This isn’t newsy at the moment, but it’s interesting.
Maybe, I thought, the kid was mixing up his public intellectuals; perhaps he was confusing Mr. Fukuyama for the liberally coiffed Japanese nuclear physicist who had been so ubiquitous on the cable-news circuit in the weeks after the nuclear accident. In any case, I failed to inquire as to the origin of the withering assessment, and promptly forgot all about the exchange—until an editor asked what I was working on. Hadn’t he too heard similarly wretched things about the latest from Mr. Fukuyama? The conservative critic he’d assigned to review it had declared it “unreviewable”—whatever that meant.
I emailed a bona fide conservative pundit I know. Would three make a trend? He told me to call.

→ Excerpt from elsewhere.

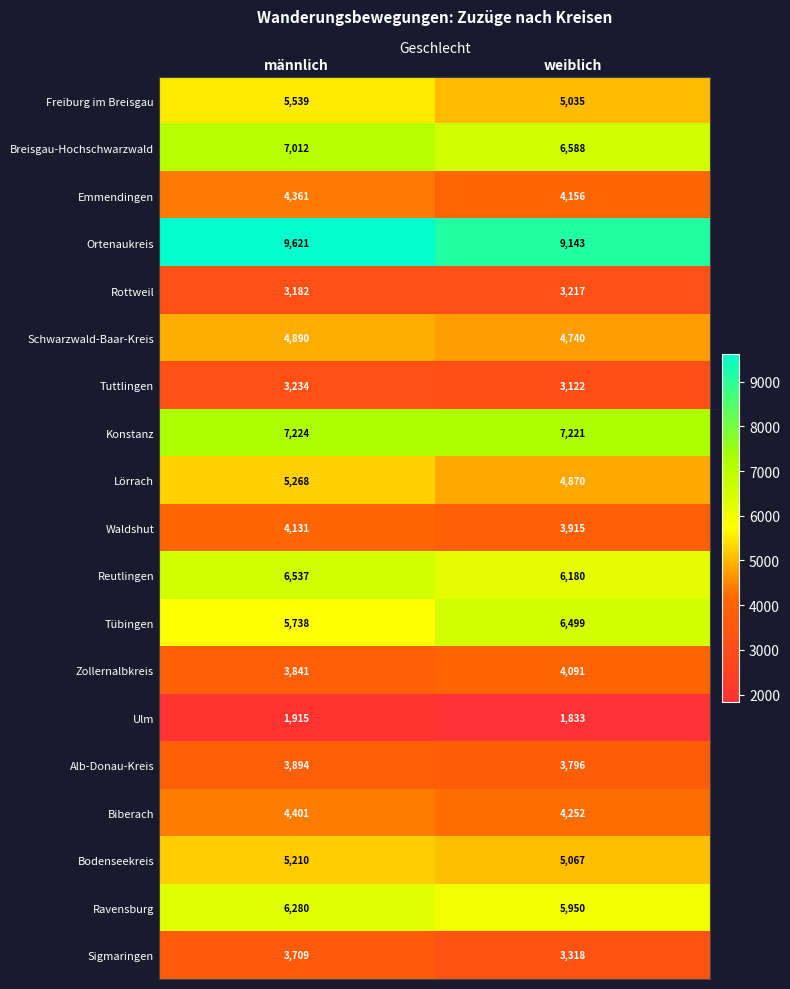

Rank the series by their maximum value, from highest to lowest.

Ortenaukreis, Konstanz, Breisgau-Hochschwarzwald, Reutlingen, Tübingen, Ravensburg, Freiburg im Breisgau, Lörrach, Bodenseekreis, Schwarzwald-Baar-Kreis, Biberach, Emmendingen, Waldshut, Zollernalbkreis, Alb-Donau-Kreis, Sigmaringen, Tuttlingen, Rottweil, Ulm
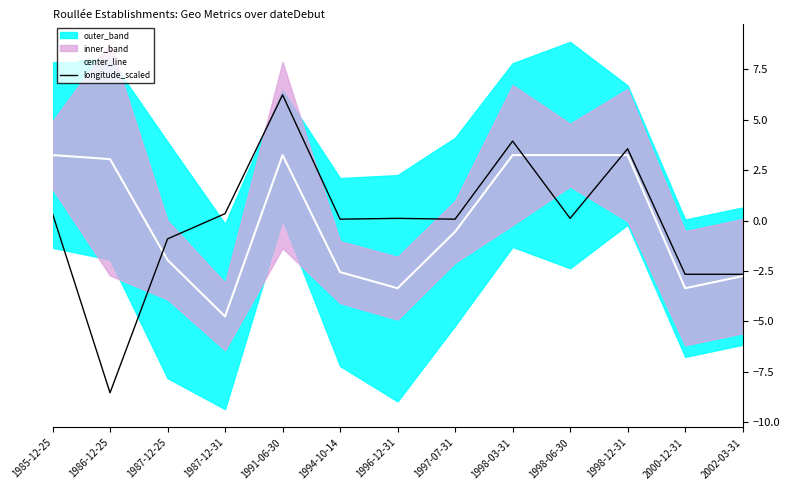

True or false: center_line and longitude_scaled intersect in this chart.

True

“Here’s the dirt on Fukuyama,” he said in a familiar conspiratorial tone, and dispensed with a halfhearted nugget about how Mr. Fukuyama had mentored a controversial Iranian lobbyist.
Bad word of mouth has dogged Mr. Fukuyama since “The End of History?,” the 1989 essay he expanded into an ambitious book of political theory a few years later. There he cribbed some hacked Hegelian theories on the nature of “history” from the French philosopher Alexandre Kojeve to illuminate the intellectual and cultural climate of a future free of the ideological battles that dominated the 20th century. (No one remembers details, though; he might as well go down in history as the guy who said history had ended 20 years ago.) Humans over the past few centuries had become accustomed to “history” denoting a linear trajectory, a forward-looking progression toward some more optimal condition, he observed; but whither the world that had more or less reached a consensus on the superiority of liberal democracy above all other systems?